Arctic regional marine weather guide
Long before the daily forecast or the science of meteorology, satellites and computers existed, people were able to predict the weather to some degree, simply by watching the clouds. A combination of pattern recognition, association, environmental sensitivity, and common sense gave our ancestors all they needed about the weather to come. Most of these words of weather wisdom, passed down over the ages, are true much of the time; however, exceptions exist because each saying was based on a particular region. Variations in the direction of motion, time of year, local topography, and the unpredictability of some weather situations can change the expected outcome.

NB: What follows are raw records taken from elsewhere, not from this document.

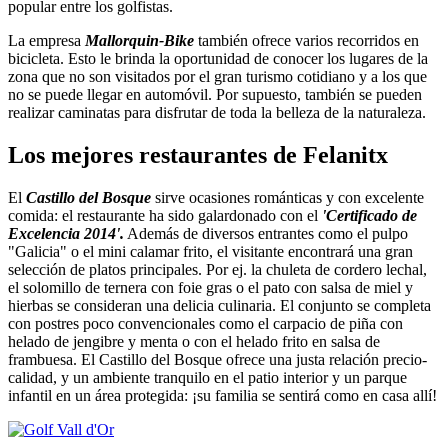
popular entre los golfistas.
La empresa
Mallorquin-Bike
también ofrece varios recorridos en
bicicleta. Esto le brinda la oportunidad de conocer los lugares de la
zona que no son visitados por el gran turismo cotidiano y a los que
no se puede llegar en automóvil. Por supuesto, también se pueden
realizar caminatas para disfrutar de toda la belleza de la naturaleza.
Los mejores restaurantes de Felanitx
El
Castillo del Bosque
sirve ocasiones románticas y con excelente
comida: el restaurante ha sido galardonado con el
'Certificado de
Excelencia 2014'.
Además de diversos entrantes como el pulpo
"Galicia" o el mini calamar frito, el visitante encontrará una gran
selección de platos principales. Por ej. la chuleta de cordero lechal,
el solomillo de ternera con foie gras o el pato con salsa de miel y
hierbas se consideran una delicia culinaria. El conjunto se completa
con postres poco convencionales como el carpacio de piña con
helado de jengibre y menta o con el helado frito en salsa de
frambuesa. El Castillo del Bosque ofrece una justa relación precio-
calidad, y un ambiente tranquilo en el patio interior y un parque
infantil en un área protegida: ¡su familia se sentirá como en casa allí!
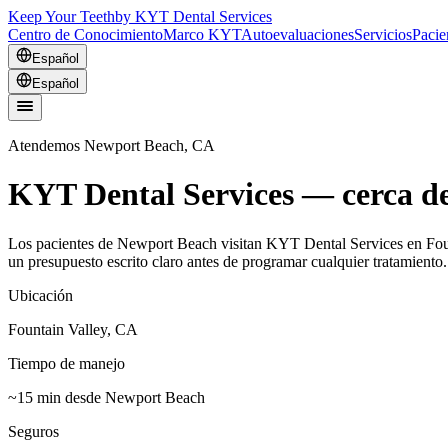
Keep Your Teeth
by KYT Dental Services
Centro de Conocimiento
Marco KYT
Autoevaluaciones
Servicios
Pacie
Español
Español
Atendemos Newport Beach, CA
KYT Dental Services — cerca d
Los pacientes de Newport Beach visitan KYT Dental Services en Foun
un presupuesto escrito claro antes de programar cualquier tratamiento.
Ubicación
Fountain Valley, CA
Tiempo de manejo
~15 min desde Newport Beach
Seguros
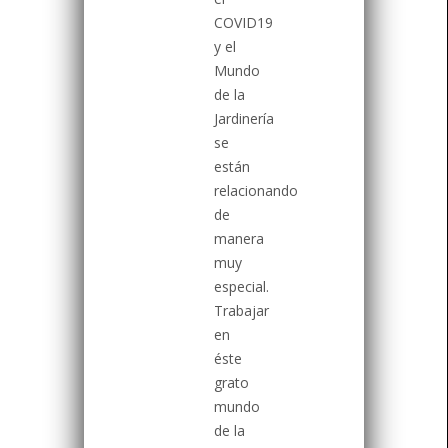
COVID19
y el
Mundo
de la
Jardinería
se
están
relacionando
de
manera
muy
especial.
Trabajar
en
éste
grato
mundo
de la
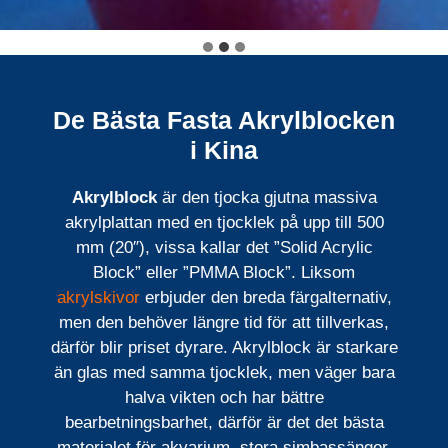
De Bästa Fasta Akrylblocken
i Kina
Akrylblock
är den tjocka gjutna massiva
akrylplattan med en tjocklek på upp till 500
mm (20″), vissa kallar det ”Solid Acrylic
Block” eller ”PMMA Block”. Liksom
akrylskivor
erbjuder den breda färgalternativ,
men den behöver längre tid för att tillverkas,
därför blir priset dyrare. Akrylblock är starkare
än glas med samma tjocklek, men väger bara
halva vikten och har bättre
bearbetningsbarhet, därför är det det bästa
materialet för akvarium, stora simbassänger,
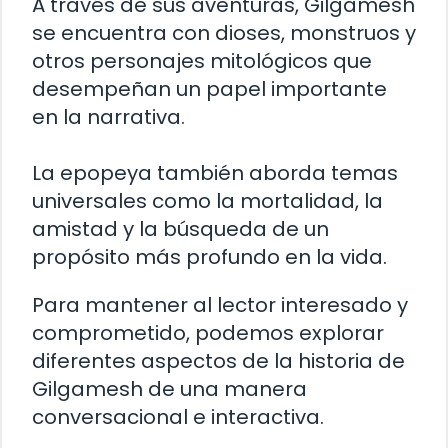
A través de sus aventuras, Gilgamesh
se encuentra con dioses, monstruos y
otros personajes mitológicos que
desempeñan un papel importante
en la narrativa.
La epopeya también aborda temas
universales como la mortalidad, la
amistad y la búsqueda de un
propósito más profundo en la vida.
Para mantener al lector interesado y
comprometido, podemos explorar
diferentes aspectos de la historia de
Gilgamesh de una manera
conversacional e interactiva.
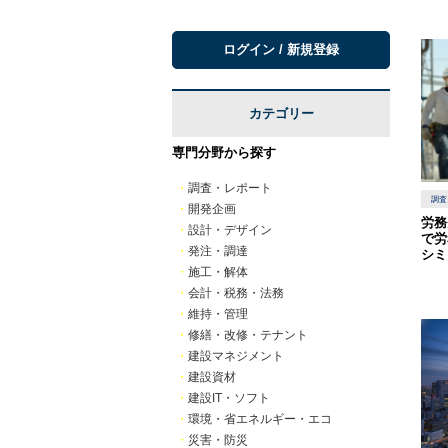
ログイン / 新規登録
カテゴリー
専門分野から探す
・
調査・レポート
調査
・
開発企画
労務
・
設計・デザイン
で労
・
発注・調達
シミ
・
施工・解体
・
会計・税務・法務
・
維持・管理
・
修繕・改修・テナント
・
建設マネジメント
・
建設資材
・
建設IT・ソフト
・
環境・省エネルギー・エコ
・
災害・防災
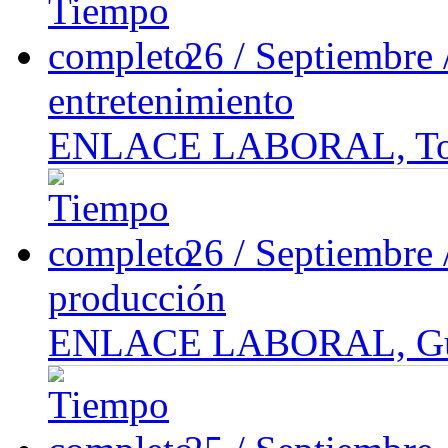
26 / Septiembre
entretenimiento
ENLACE LABORAL, Tolu
26 / Septiembre
producción
ENLACE LABORAL, Guada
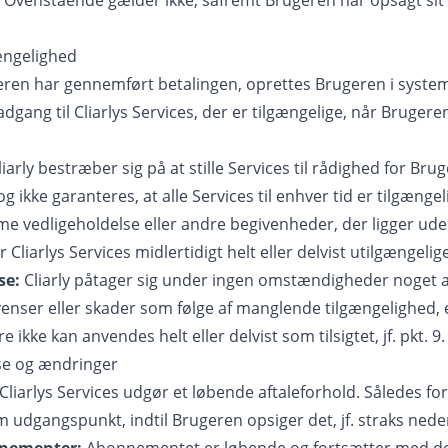
ces. Ovenstående gælder ikke, såfremt Brugeren har opsagt s
gængelighed
ren har gennemført betalingen, oprettes Brugeren i system
dgang til Cliarlys Services, der er tilgængelige, når Brugeren
iarly bestræber sig på at stille Services til rådighed for Brug
 ikke garanteres, at alle Services til enhver tid er tilgænge
me vedligeholdelse eller andre begivenheder, der ligger uden
Cliarlys Services midlertidigt helt eller delvist utilgængelige
se:
Cliarly påtager sig under ingen omstændigheder noget a
nser eller skader som følge af manglende tilgængelighed, el
 ikke kan anvendes helt eller delvist som tilsigtet, jf. pkt. 9.
lse og ændringer
iarlys Services udgør et løbende aftaleforhold. Således fo
dgangspunkt, indtil Brugeren opsiger det, jf. straks nede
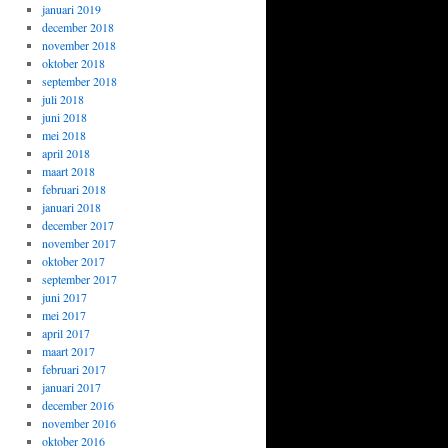
januari 2019
december 2018
november 2018
oktober 2018
september 2018
juli 2018
juni 2018
mei 2018
april 2018
maart 2018
februari 2018
januari 2018
december 2017
november 2017
oktober 2017
september 2017
juni 2017
mei 2017
april 2017
maart 2017
februari 2017
januari 2017
december 2016
november 2016
oktober 2016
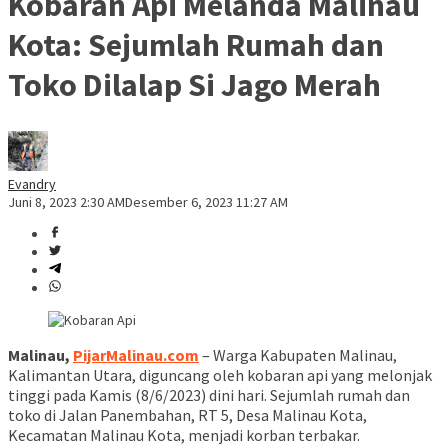
Kobaran Api Melanda Malinau
Kota: Sejumlah Rumah dan
Toko Dilalap Si Jago Merah
Evandry
Juni 8, 2023 2:30 AM
Desember 6, 2023 11:27 AM
Malinau,
PijarMalinau.com
– Warga Kabupaten Malinau,
Kalimantan Utara, diguncang oleh kobaran api yang melonjak
tinggi pada Kamis (8/6/2023) dini hari. Sejumlah rumah dan
toko di Jalan Panembahan, RT 5, Desa Malinau Kota,
Kecamatan Malinau Kota, menjadi korban terbakar.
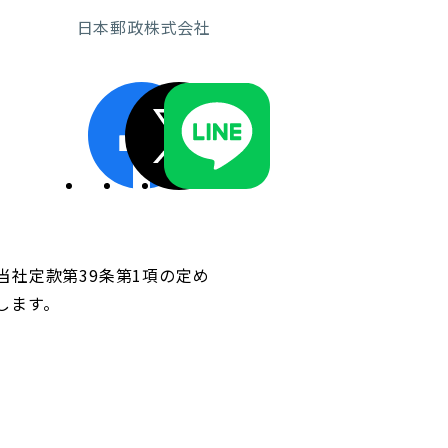
日本郵政株式会社
ディスクロージャーポリシー／適時開示体制
当社定款第39条第1項の定め
します。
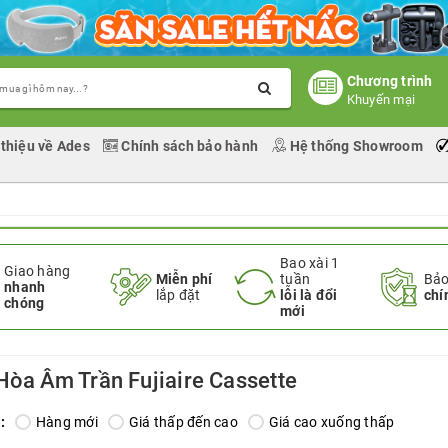
Chương trình
Khuyến mại
 thiệu về Ades
Chính sách bảo hành
Hệ thống Showroom
Bao xài 1
Giao hàng
Miễn phí
tuần
Bảo
nhanh
lắp đặt
lỗi là đổi
chí
chóng
mới
Hòa Âm Trần Fujiaire Cassette
:
Hàng mới
Giá thấp đến cao
Giá cao xuống thấp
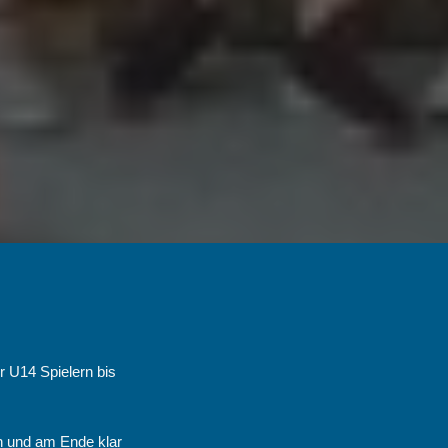
r U14 Spielern bis
n und am Ende klar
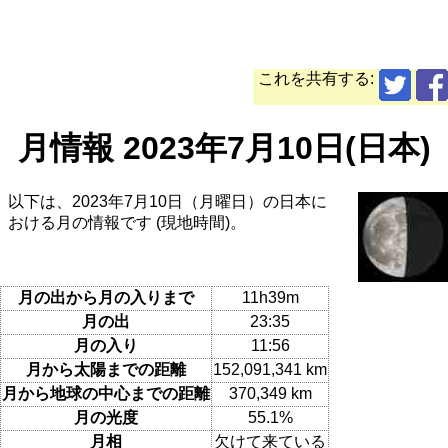
これを共有する:
月情報 2023年7月10日(日本)
以下は、2023年7月10日（月曜日）の日本に
おける月の情報です (現地時間)。
月の出から月の入りまで
11h39m
月の出
23:35
月の入り
11:56
月から太陽までの距離
152,091,341 km
月から地球の中心までの距離
370,349 km
月の光度
55.1%
月相
欠けて来ている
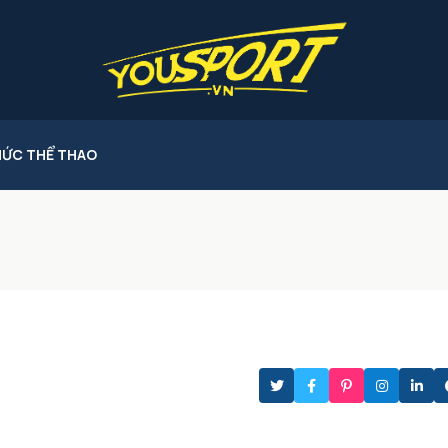
HỨC THỂ THAO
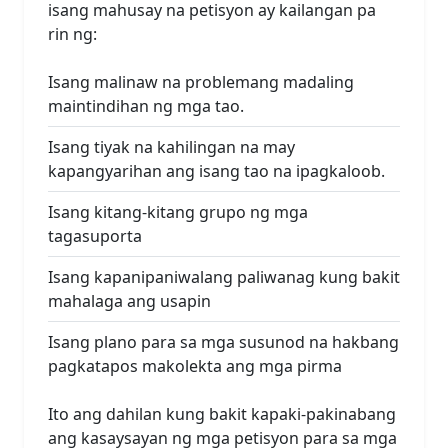
isang mahusay na petisyon ay kailangan pa
rin ng:
Isang malinaw na problemang madaling
maintindihan ng mga tao.
Isang tiyak na kahilingan na may
kapangyarihan ang isang tao na ipagkaloob.
Isang kitang-kitang grupo ng mga
tagasuporta
Isang kapanipaniwalang paliwanag kung bakit
mahalaga ang usapin
Isang plano para sa mga susunod na hakbang
pagkatapos makolekta ang mga pirma
Ito ang dahilan kung bakit kapaki-pakinabang
ang kasaysayan ng mga petisyon para sa mga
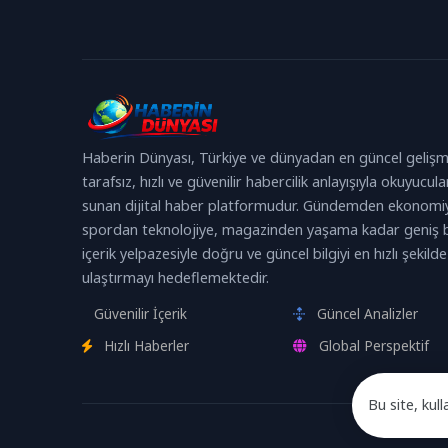
Haberin Dünyası, Türkiye ve dünyadan en güncel gelişm
tarafsız, hızlı ve güvenilir habercilik anlayışıyla okuyucula
sunan dijital haber platformudur. Gündemden ekonomi
spordan teknolojiye, magazinden yaşama kadar geniş b
içerik yelpazesiyle doğru ve güncel bilgiyi en hızlı şekilde
ulaştırmayı hedeflemektedir.
Güvenilir İçerik
Güncel Analizler
Hızlı Haberler
Global Perspektif
Bu site, kull
Devam edere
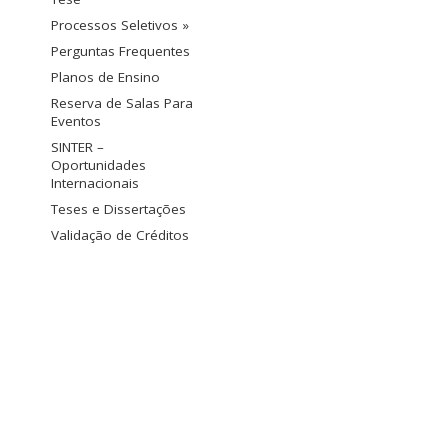
Processos Seletivos »
Perguntas Frequentes
Planos de Ensino
Reserva de Salas Para
Eventos
SINTER –
Oportunidades
Internacionais
Teses e Dissertações
Validação de Créditos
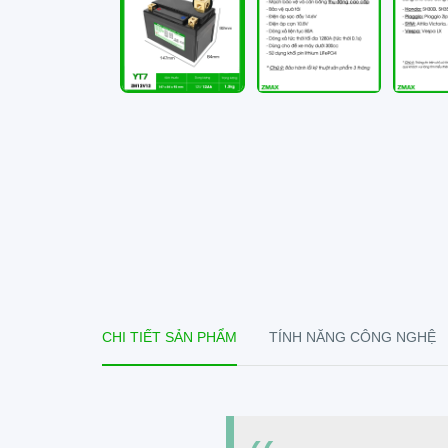
CHI TIẾT SẢN PHẨM
TÍNH NĂNG CÔNG NGHỆ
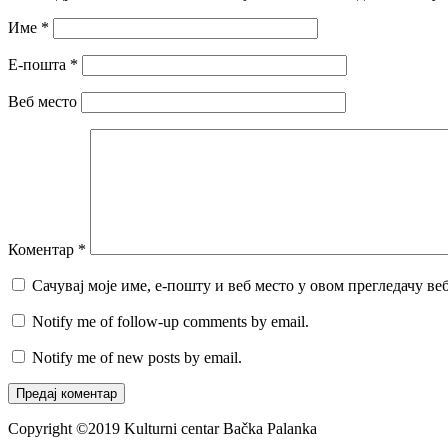
Име
*
Е-пошта
*
Веб место
Коментар
*
Сачувај моје име, е-пошту и веб место у овом прегледачу ве
Notify me of follow-up comments by email.
Notify me of new posts by email.
Copyright ©2019 Kulturni centar Bačka Palanka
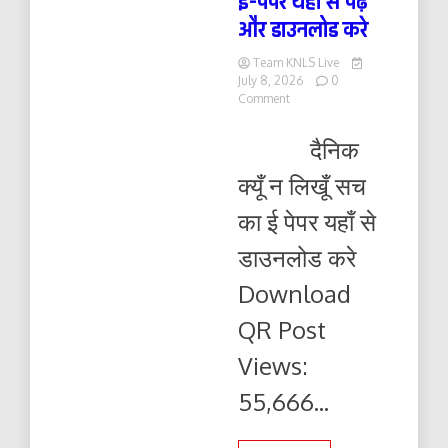
ई-पेपर यहाँ से पढ़ें
और डाउनलोड करे
Team KNLS Live
July 8, 2026
0
on
Comment
दैनिक
क्यूँ
दैनिक
न
लिखूं
क्यूँ न लिखूँ सच
सच
09.07.2026
का ई पेपर यहाँ से
ई-
पेपर
डाउनलोड करे
यहाँ
से
Download
पढ़ें
और
QR Post
डाउनलोड
करे
Views:
55,666...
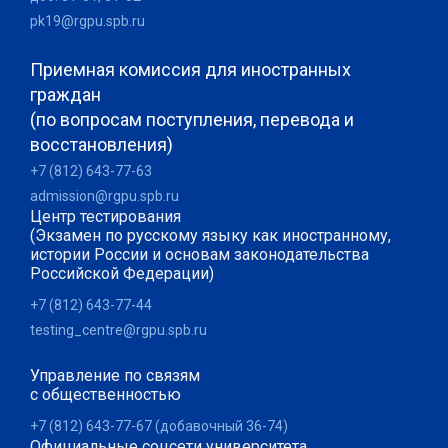
pk19@rgpu.spb.ru
Приемная комиссия для иностранных
граждан
(по вопросам поступления, перевода и
восстановления)
+7 (812) 643-77-63
admission@rgpu.spb.ru
Центр тестирования
(Экзамен по русскому языку как иностранному,
истории России и основам законодательства
Российской Федерации)
+7 (812) 643-77-44
testing_centre@rgpu.spb.ru
Управление по связям
с общественностью
+7 (812) 643-77-67 (добавочный 36-74)
Официальные соцсети университета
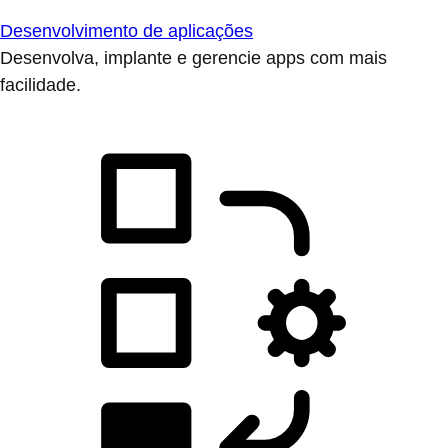
Desenvolvimento de aplicações
Desenvolva, implante e gerencie apps com mais
facilidade.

This guide contains information on local weather effects for the waters of the Canadian Arctic that are identified as “marine transportation corridors,” including the Beaufort Sea, Kitikmeot Coast, High Arctic, Foxe Basin, Hudson Strait, Baffin Bay, Davis Strait, Great Slave Lake, Mackenzie River, and Hudson Bay. It is intended for use only during the active (open-water) marine season.
Example of one of the local effects maps in the publication.
This guide will provide mariners with practical information and advice on safe navigation on the wide range of weather conditions they may encounter while traveling in Canadian waters. It is recommended that you download and read the MET 101 portion of the National Marine Weather Guide first in order to better understand the meteorological concepts, local weather, wind, sea state, and ice conditions described in the Arctic Regional Marine Guide.